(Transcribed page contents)
==============================
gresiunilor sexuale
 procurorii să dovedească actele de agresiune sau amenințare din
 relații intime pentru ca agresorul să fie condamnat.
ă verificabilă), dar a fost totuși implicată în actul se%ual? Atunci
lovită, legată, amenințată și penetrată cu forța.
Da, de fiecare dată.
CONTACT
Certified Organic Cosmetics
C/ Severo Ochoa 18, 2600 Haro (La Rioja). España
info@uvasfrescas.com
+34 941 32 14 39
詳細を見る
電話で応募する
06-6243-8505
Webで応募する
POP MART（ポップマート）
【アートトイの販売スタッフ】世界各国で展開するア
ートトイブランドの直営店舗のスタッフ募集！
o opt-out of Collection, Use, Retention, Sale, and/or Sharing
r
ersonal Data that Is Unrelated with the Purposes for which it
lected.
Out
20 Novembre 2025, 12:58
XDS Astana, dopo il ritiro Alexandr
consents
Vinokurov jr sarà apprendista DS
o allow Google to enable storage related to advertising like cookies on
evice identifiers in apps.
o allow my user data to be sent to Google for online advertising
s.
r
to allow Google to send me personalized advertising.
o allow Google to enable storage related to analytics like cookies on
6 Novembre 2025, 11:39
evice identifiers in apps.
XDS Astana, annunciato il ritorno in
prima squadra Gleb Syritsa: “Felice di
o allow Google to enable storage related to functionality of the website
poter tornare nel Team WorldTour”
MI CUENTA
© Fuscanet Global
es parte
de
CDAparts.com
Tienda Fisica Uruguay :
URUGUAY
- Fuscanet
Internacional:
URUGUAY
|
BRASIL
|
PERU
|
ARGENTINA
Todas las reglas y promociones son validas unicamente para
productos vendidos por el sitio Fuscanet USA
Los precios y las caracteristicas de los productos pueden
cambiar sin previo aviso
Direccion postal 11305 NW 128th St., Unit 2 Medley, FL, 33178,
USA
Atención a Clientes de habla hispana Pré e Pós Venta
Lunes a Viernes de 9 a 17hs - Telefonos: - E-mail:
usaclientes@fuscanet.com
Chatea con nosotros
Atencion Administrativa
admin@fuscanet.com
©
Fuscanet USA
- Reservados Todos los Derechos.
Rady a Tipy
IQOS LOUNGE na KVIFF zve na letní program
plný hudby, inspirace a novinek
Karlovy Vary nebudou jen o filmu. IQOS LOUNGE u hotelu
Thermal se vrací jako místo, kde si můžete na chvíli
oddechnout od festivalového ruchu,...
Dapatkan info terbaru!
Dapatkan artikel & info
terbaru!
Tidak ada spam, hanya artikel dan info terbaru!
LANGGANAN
==============================
__Exercise directions__: Extract every line of the records above that contains the word "LOUNGE".

__Response box__:
IQOS LOUNGE na KVIFF zve na letní program
Karlovy Vary nebudou jen o filmu. IQOS LOUNGE u hotelu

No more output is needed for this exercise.